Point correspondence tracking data

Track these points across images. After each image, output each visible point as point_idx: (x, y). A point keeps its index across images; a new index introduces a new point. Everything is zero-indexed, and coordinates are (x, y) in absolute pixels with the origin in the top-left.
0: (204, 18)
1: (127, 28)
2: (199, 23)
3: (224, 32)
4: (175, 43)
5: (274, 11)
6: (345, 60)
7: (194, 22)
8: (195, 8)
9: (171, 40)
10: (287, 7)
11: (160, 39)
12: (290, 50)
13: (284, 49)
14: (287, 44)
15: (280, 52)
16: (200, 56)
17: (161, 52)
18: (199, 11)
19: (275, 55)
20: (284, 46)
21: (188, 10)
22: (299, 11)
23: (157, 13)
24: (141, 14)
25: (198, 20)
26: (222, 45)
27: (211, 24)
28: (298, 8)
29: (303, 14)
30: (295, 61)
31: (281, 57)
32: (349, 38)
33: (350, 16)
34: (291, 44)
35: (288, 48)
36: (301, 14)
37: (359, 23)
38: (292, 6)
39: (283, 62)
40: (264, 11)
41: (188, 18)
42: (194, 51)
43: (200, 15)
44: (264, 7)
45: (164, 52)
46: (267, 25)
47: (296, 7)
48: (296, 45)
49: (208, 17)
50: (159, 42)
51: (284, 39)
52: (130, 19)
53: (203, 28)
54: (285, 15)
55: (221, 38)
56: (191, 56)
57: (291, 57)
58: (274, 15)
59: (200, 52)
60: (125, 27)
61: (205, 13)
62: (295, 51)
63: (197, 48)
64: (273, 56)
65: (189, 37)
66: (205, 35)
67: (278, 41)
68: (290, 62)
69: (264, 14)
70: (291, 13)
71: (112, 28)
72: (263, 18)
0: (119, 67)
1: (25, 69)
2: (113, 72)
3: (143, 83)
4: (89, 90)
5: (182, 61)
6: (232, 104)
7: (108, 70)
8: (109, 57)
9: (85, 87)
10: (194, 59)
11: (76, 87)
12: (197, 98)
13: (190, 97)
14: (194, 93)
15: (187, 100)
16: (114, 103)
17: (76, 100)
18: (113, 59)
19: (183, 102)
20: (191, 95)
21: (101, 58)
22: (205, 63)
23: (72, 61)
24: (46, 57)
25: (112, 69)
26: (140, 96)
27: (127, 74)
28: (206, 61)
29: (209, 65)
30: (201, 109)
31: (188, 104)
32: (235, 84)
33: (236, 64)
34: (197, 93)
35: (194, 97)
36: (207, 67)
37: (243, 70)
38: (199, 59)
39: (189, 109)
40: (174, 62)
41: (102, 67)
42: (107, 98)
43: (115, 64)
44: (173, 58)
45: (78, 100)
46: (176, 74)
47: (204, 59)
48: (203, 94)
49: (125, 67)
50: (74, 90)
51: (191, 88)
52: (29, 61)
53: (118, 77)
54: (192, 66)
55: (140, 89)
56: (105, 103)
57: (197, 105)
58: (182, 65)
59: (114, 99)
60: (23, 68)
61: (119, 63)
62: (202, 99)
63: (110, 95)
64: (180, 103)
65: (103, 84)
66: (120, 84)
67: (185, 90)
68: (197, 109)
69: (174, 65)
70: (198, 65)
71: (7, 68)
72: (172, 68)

What the exercise asks: Please format every line of the listing above as a numbered list, leaving out any blank lines.

Solution to this task:
1. Track these points across images. After each image, output each visible point as point_idx: (x, y). A point keeps its index across images; a new index introduces a new point. Everything is zero-indexed, and coordinates are (x, y) in absolute pixels with the origin in the top-left.
2. 0: (204, 18)
3. 1: (127, 28)
4. 2: (199, 23)
5. 3: (224, 32)
6. 4: (175, 43)
7. 5: (274, 11)
8. 6: (345, 60)
9. 7: (194, 22)
10. 8: (195, 8)
11. 9: (171, 40)
12. 10: (287, 7)
13. 11: (160, 39)
14. 12: (290, 50)
15. 13: (284, 49)
16. 14: (287, 44)
17. 15: (280, 52)
18. 16: (200, 56)
19. 17: (161, 52)
20. 18: (199, 11)
21. 19: (275, 55)
22. 20: (284, 46)
23. 21: (188, 10)
24. 22: (299, 11)
25. 23: (157, 13)
26. 24: (141, 14)
27. 25: (198, 20)
28. 26: (222, 45)
29. 27: (211, 24)
30. 28: (298, 8)
31. 29: (303, 14)
32. 30: (295, 61)
33. 31: (281, 57)
34. 32: (349, 38)
35. 33: (350, 16)
36. 34: (291, 44)
37. 35: (288, 48)
38. 36: (301, 14)
39. 37: (359, 23)
40. 38: (292, 6)
41. 39: (283, 62)
42. 40: (264, 11)
43. 41: (188, 18)
44. 42: (194, 51)
45. 43: (200, 15)
46. 44: (264, 7)
47. 45: (164, 52)
48. 46: (267, 25)
49. 47: (296, 7)
50. 48: (296, 45)
51. 49: (208, 17)
52. 50: (159, 42)
53. 51: (284, 39)
54. 52: (130, 19)
55. 53: (203, 28)
56. 54: (285, 15)
57. 55: (221, 38)
58. 56: (191, 56)
59. 57: (291, 57)
60. 58: (274, 15)
61. 59: (200, 52)
62. 60: (125, 27)
63. 61: (205, 13)
64. 62: (295, 51)
65. 63: (197, 48)
66. 64: (273, 56)
67. 65: (189, 37)
68. 66: (205, 35)
69. 67: (278, 41)
70. 68: (290, 62)
71. 69: (264, 14)
72. 70: (291, 13)
73. 71: (112, 28)
74. 72: (263, 18)
75. 0: (119, 67)
76. 1: (25, 69)
77. 2: (113, 72)
78. 3: (143, 83)
79. 4: (89, 90)
80. 5: (182, 61)
81. 6: (232, 104)
82. 7: (108, 70)
83. 8: (109, 57)
84. 9: (85, 87)
85. 10: (194, 59)
86. 11: (76, 87)
87. 12: (197, 98)
88. 13: (190, 97)
89. 14: (194, 93)
90. 15: (187, 100)
91. 16: (114, 103)
92. 17: (76, 100)
93. 18: (113, 59)
94. 19: (183, 102)
95. 20: (191, 95)
96. 21: (101, 58)
97. 22: (205, 63)
98. 23: (72, 61)
99. 24: (46, 57)
100. 25: (112, 69)
101. 26: (140, 96)
102. 27: (127, 74)
103. 28: (206, 61)
104. 29: (209, 65)
105. 30: (201, 109)
106. 31: (188, 104)
107. 32: (235, 84)
108. 33: (236, 64)
109. 34: (197, 93)
110. 35: (194, 97)
111. 36: (207, 67)
112. 37: (243, 70)
113. 38: (199, 59)
114. 39: (189, 109)
115. 40: (174, 62)
116. 41: (102, 67)
117. 42: (107, 98)
118. 43: (115, 64)
119. 44: (173, 58)
120. 45: (78, 100)
121. 46: (176, 74)
122. 47: (204, 59)
123. 48: (203, 94)
124. 49: (125, 67)
125. 50: (74, 90)
126. 51: (191, 88)
127. 52: (29, 61)
128. 53: (118, 77)
129. 54: (192, 66)
130. 55: (140, 89)
131. 56: (105, 103)
132. 57: (197, 105)
133. 58: (182, 65)
134. 59: (114, 99)
135. 60: (23, 68)
136. 61: (119, 63)
137. 62: (202, 99)
138. 63: (110, 95)
139. 64: (180, 103)
140. 65: (103, 84)
141. 66: (120, 84)
142. 67: (185, 90)
143. 68: (197, 109)
144. 69: (174, 65)
145. 70: (198, 65)
146. 71: (7, 68)
147. 72: (172, 68)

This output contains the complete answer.